Assignments oh assignments, when will you stop bothering me? :( I seriously don't like you. Not even a bit so please go away from me would you? Sigh ="( Assignments are piling up despite the fact that finals is a few weeks away. Everyday is more about rushing assignments rather than revising for my finals. As though the amount of assignments we have now is not enough, our lecturer surprised us with another one today. Great. Just great. Now I have another assignment on my list -.-
It is tough & stressful having to learn so many concepts and theories all at once. Remembering is a thing. Understanding is another thing. Sometimes, I feel so tired I wanted to just give up cause that's the easiest option. Studying suffocates me sometimes.

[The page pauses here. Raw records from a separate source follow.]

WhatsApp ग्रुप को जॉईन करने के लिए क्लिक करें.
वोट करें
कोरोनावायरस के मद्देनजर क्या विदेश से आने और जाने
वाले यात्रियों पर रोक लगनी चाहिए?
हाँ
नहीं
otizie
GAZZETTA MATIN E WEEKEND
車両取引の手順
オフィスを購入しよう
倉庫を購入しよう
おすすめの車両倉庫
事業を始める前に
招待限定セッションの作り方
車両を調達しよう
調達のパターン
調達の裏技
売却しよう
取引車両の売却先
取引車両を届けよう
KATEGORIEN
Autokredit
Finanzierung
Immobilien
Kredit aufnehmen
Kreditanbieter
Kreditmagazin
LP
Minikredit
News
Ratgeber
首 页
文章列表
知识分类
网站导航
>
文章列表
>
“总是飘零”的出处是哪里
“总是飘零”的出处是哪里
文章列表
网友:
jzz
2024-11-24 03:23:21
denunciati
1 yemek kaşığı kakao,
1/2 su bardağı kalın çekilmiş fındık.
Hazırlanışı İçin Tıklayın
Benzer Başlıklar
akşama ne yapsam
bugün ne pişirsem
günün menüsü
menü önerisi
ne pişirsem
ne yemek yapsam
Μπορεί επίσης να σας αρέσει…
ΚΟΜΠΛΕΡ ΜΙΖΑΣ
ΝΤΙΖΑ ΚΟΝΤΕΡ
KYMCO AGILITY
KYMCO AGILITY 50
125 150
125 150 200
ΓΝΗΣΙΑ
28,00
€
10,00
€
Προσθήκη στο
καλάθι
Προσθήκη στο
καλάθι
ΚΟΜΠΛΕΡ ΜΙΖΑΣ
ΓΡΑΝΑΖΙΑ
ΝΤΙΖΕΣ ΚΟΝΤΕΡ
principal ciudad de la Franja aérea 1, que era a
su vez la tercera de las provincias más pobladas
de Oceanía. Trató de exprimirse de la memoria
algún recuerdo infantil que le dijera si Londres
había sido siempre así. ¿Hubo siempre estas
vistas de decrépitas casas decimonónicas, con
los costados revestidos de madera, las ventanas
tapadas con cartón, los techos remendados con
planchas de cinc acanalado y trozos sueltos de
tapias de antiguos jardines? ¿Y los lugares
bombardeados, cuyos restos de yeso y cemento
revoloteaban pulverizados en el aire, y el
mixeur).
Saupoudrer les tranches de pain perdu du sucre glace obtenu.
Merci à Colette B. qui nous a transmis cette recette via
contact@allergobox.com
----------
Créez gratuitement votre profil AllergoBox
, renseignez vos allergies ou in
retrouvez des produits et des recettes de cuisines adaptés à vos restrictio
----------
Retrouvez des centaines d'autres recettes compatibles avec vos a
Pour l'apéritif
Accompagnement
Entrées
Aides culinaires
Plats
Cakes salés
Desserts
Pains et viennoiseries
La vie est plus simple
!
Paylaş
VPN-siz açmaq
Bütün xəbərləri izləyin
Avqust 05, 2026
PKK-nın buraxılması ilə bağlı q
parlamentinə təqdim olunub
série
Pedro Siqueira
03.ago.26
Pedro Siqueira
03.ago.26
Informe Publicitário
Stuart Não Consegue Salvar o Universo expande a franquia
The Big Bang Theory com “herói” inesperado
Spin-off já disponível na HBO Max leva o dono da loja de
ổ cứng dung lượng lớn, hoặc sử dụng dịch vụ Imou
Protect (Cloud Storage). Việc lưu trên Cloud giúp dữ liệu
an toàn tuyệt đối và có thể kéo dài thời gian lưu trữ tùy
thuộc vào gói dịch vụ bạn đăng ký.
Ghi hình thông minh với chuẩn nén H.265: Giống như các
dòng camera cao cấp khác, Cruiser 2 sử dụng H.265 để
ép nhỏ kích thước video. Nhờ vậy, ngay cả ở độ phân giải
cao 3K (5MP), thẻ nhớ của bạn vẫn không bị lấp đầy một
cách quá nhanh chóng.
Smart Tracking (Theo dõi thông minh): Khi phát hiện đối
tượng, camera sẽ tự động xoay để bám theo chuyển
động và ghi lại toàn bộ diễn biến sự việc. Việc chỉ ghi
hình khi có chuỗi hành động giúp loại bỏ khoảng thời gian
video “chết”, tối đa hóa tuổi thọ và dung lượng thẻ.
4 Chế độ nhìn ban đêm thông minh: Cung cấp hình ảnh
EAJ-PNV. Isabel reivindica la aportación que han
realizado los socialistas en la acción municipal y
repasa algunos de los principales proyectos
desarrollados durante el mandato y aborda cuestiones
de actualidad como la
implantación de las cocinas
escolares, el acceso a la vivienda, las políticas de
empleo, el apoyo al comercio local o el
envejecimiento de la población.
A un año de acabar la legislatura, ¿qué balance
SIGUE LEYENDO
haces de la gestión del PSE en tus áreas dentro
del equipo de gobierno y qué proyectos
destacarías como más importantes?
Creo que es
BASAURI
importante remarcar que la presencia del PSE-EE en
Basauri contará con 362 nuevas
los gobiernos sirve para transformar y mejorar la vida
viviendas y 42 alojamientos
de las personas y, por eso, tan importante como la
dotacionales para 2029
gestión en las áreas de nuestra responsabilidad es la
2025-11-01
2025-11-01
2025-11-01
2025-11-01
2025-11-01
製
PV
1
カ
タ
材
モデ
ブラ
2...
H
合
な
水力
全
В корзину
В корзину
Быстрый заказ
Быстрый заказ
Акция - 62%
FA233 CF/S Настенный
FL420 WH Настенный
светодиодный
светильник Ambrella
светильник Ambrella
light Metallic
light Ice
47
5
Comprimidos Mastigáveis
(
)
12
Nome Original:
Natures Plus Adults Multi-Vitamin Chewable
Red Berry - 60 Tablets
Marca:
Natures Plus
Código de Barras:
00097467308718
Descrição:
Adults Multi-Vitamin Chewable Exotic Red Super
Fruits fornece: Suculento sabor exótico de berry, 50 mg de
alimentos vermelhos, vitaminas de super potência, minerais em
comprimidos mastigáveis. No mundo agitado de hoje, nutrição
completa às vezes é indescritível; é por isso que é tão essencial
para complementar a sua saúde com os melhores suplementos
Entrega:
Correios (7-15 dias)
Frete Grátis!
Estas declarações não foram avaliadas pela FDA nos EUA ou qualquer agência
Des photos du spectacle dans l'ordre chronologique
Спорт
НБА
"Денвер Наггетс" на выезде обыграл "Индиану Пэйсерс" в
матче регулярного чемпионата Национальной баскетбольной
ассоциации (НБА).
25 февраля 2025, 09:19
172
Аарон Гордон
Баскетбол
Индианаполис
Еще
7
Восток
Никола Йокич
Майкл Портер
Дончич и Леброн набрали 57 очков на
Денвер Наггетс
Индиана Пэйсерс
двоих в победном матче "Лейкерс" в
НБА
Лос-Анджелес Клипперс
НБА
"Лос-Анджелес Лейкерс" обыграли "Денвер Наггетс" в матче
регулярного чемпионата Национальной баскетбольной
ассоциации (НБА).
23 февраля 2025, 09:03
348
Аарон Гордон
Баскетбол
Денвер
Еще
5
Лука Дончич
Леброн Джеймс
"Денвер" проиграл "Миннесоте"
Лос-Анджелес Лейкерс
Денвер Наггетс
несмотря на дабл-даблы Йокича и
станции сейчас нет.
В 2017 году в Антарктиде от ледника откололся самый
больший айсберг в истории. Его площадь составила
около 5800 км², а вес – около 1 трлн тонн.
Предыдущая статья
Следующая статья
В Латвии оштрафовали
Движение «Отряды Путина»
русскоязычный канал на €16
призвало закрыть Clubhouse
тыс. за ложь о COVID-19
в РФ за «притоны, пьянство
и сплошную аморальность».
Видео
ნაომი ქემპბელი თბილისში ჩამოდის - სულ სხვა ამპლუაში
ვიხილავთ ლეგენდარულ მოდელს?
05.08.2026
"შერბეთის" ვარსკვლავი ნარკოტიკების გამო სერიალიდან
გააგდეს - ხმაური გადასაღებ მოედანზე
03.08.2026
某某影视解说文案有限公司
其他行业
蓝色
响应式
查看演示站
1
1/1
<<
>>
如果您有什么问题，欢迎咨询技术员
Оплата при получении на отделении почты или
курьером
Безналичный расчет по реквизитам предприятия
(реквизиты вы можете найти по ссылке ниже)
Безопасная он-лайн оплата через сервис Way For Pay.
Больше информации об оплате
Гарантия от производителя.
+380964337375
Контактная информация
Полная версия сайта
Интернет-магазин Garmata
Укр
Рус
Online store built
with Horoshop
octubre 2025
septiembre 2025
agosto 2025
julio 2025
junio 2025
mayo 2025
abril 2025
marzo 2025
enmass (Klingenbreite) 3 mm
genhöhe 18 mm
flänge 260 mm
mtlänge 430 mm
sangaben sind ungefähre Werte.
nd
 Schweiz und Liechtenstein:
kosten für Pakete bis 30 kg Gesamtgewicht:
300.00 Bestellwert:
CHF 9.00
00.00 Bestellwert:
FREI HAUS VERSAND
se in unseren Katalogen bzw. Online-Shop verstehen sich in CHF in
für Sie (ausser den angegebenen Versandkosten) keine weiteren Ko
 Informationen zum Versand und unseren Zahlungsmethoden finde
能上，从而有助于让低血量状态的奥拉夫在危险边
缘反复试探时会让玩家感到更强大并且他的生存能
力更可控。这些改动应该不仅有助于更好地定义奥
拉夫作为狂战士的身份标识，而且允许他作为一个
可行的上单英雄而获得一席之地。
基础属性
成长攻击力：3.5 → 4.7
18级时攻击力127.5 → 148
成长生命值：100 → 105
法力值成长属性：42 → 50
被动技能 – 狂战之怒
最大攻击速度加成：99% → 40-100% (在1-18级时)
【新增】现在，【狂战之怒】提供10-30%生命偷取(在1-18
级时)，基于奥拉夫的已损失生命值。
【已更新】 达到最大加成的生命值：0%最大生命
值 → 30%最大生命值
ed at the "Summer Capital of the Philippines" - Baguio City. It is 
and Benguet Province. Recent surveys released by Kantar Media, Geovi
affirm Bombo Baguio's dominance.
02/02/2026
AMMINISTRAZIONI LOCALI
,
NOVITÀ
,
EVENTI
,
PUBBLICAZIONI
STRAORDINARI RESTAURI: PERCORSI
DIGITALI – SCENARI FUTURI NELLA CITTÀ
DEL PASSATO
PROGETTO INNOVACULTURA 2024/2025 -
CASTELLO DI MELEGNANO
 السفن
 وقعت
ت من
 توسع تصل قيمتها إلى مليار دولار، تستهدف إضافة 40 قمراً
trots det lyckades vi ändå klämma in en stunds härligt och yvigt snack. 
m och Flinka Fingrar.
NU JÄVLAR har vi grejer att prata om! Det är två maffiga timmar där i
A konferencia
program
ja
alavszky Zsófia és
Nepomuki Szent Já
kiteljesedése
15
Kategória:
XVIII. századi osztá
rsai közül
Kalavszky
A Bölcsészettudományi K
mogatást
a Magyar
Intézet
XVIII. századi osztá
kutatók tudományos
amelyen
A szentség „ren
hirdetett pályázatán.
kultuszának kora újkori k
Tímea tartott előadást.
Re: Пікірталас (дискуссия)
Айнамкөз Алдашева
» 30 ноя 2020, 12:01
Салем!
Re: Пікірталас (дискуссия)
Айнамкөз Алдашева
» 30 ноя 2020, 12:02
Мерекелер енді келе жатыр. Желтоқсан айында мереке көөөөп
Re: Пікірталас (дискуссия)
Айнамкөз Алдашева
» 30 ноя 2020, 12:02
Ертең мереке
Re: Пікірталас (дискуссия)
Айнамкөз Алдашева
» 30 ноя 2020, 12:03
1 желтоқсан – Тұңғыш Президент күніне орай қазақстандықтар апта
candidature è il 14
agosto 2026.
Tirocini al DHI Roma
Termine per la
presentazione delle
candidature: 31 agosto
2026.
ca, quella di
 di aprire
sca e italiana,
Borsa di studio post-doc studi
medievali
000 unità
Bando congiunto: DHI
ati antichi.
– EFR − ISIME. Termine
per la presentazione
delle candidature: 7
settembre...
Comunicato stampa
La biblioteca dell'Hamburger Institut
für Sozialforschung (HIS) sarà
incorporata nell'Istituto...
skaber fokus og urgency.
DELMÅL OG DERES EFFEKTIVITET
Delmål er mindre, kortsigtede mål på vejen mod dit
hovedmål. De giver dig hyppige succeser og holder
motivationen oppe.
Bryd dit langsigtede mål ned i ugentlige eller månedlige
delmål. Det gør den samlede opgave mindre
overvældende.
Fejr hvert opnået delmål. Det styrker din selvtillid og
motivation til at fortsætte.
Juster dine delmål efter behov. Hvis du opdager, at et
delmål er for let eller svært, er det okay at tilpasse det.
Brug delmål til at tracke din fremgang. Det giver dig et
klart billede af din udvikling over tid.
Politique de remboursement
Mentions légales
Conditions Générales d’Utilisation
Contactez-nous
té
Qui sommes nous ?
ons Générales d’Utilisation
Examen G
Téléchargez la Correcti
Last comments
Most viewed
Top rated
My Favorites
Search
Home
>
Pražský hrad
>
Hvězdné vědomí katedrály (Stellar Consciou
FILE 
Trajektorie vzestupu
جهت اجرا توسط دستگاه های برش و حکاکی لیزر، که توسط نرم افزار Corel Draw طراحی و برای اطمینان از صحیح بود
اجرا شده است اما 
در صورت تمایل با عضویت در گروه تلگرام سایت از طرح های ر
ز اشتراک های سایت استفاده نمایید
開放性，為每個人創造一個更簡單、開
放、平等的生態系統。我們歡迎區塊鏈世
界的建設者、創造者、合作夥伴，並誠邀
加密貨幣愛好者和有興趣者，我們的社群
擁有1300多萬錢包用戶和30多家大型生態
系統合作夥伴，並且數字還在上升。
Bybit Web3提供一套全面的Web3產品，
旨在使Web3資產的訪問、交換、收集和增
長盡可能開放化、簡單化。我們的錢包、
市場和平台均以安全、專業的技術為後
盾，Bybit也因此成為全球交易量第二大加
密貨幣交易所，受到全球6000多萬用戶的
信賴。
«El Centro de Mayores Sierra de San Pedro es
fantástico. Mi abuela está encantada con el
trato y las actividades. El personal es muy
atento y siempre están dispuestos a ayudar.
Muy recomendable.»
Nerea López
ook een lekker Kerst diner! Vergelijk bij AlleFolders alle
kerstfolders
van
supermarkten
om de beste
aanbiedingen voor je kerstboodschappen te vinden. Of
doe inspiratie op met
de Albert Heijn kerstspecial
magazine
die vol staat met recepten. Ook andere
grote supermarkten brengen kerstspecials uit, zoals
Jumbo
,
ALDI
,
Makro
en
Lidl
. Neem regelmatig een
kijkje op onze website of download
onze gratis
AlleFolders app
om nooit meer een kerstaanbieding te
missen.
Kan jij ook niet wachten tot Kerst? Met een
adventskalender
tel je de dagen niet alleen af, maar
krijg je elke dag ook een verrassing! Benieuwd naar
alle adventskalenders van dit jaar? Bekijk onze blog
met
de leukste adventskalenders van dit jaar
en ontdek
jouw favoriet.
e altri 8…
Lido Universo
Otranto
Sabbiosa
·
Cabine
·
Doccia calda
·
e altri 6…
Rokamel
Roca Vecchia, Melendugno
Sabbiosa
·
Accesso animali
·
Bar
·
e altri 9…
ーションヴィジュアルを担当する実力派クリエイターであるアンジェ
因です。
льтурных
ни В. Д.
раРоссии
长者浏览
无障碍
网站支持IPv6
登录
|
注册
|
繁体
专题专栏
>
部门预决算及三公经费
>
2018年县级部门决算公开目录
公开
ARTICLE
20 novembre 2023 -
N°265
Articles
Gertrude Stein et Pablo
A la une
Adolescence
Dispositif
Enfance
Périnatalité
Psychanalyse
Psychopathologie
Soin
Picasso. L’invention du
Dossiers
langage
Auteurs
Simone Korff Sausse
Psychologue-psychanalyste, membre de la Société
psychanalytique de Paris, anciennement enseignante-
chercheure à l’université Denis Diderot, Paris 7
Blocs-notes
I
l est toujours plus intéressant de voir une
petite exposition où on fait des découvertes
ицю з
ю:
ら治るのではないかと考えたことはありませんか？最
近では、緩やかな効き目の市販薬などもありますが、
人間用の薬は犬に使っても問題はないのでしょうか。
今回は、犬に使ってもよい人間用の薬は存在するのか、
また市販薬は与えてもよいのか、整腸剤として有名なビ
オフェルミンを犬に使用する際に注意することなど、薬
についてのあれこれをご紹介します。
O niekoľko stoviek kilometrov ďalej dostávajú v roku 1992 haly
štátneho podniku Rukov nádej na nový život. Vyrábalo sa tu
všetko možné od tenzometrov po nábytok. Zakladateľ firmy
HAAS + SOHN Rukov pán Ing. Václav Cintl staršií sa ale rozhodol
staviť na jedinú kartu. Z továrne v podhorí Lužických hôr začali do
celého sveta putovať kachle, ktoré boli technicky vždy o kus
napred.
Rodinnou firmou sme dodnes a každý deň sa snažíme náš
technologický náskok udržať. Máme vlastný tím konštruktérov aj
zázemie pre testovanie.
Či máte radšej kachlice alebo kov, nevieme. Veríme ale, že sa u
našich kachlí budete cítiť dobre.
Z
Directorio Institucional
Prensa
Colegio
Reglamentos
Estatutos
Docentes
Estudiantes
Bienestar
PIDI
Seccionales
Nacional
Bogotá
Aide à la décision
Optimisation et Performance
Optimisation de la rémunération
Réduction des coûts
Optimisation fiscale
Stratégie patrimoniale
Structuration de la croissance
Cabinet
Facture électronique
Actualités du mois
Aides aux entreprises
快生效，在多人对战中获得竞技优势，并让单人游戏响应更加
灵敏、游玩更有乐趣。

Attending lectures, assignments, revision...ughh!! To be honest, I think I would prefer doing some hands-on skill rather than just studying my books & notes. One part of me can't wait to enter the clinic for clinical practice despite having many seniors and lecturers telling us that clinical years are scary. Of cause I am nervous about it cause I seriously think I still don't have a strong foundation on all the concepts and theories I have learnt so far. But on the other hand, I am looking forward to try having my own client to treat. All these while it's just observing. It can be pretty boring at times but I think that won't be the case when I am the one doing it.
Life is not all about studies. There is more to it. Studies is just a part of life. An important part. So try your best people. Grab hold and learn as much as you can during your precious study life cause that's the best time. I'm sure working life will be much different from study life. Much much different.